** Dataset records **
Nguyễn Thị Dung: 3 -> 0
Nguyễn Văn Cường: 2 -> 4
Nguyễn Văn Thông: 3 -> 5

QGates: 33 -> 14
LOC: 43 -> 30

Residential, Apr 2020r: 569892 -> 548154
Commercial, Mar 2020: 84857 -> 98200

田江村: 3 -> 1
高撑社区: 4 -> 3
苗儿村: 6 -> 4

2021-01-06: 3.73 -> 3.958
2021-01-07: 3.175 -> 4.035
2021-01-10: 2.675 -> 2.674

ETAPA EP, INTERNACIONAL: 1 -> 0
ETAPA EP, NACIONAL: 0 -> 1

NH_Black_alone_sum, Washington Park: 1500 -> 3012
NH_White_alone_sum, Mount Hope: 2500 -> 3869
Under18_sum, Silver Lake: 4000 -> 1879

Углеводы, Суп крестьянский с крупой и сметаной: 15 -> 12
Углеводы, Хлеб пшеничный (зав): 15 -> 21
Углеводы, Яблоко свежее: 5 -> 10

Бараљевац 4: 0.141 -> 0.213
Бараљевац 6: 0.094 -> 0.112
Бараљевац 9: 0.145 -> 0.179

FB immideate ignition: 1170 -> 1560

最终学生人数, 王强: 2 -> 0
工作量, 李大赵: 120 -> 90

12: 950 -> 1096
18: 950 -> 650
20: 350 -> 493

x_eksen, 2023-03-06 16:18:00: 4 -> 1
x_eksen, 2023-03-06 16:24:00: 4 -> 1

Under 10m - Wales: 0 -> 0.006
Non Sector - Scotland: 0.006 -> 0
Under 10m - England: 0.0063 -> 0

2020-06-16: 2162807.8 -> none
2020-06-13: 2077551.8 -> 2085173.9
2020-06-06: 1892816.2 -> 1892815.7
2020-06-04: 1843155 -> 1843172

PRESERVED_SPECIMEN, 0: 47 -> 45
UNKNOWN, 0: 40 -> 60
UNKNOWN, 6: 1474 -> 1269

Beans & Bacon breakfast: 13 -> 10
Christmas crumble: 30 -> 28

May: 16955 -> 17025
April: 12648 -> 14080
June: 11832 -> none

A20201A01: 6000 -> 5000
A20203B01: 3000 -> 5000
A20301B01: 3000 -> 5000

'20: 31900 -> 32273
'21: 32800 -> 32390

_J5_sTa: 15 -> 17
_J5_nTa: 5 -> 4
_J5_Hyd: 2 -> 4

** Exercise brief **
Preserving every character, copy the records above out again.

** Task response **
Nguyễn Thị Dung: 3 -> 0
Nguyễn Văn Cường: 2 -> 4
Nguyễn Văn Thông: 3 -> 5

QGates: 33 -> 14
LOC: 43 -> 30

Residential, Apr 2020r: 569892 -> 548154
Commercial, Mar 2020: 84857 -> 98200

田江村: 3 -> 1
高撑社区: 4 -> 3
苗儿村: 6 -> 4

2021-01-06: 3.73 -> 3.958
2021-01-07: 3.175 -> 4.035
2021-01-10: 2.675 -> 2.674

ETAPA EP, INTERNACIONAL: 1 -> 0
ETAPA EP, NACIONAL: 0 -> 1

NH_Black_alone_sum, Washington Park: 1500 -> 3012
NH_White_alone_sum, Mount Hope: 2500 -> 3869
Under18_sum, Silver Lake: 4000 -> 1879

Углеводы, Суп крестьянский с крупой и сметаной: 15 -> 12
Углеводы, Хлеб пшеничный (зав): 15 -> 21
Углеводы, Яблоко свежее: 5 -> 10

Бараљевац 4: 0.141 -> 0.213
Бараљевац 6: 0.094 -> 0.112
Бараљевац 9: 0.145 -> 0.179

FB immideate ignition: 1170 -> 1560

最终学生人数, 王强: 2 -> 0
工作量, 李大赵: 120 -> 90

12: 950 -> 1096
18: 950 -> 650
20: 350 -> 493

x_eksen, 2023-03-06 16:18:00: 4 -> 1
x_eksen, 2023-03-06 16:24:00: 4 -> 1

Under 10m - Wales: 0 -> 0.006
Non Sector - Scotland: 0.006 -> 0
Under 10m - England: 0.0063 -> 0

2020-06-16: 2162807.8 -> none
2020-06-13: 2077551.8 -> 2085173.9
2020-06-06: 1892816.2 -> 1892815.7
2020-06-04: 1843155 -> 1843172

PRESERVED_SPECIMEN, 0: 47 -> 45
UNKNOWN, 0: 40 -> 60
UNKNOWN, 6: 1474 -> 1269

Beans & Bacon breakfast: 13 -> 10
Christmas crumble: 30 -> 28

May: 16955 -> 17025
April: 12648 -> 14080
June: 11832 -> none

A20201A01: 6000 -> 5000
A20203B01: 3000 -> 5000
A20301B01: 3000 -> 5000

'20: 31900 -> 32273
'21: 32800 -> 32390

_J5_sTa: 15 -> 17
_J5_nTa: 5 -> 4
_J5_Hyd: 2 -> 4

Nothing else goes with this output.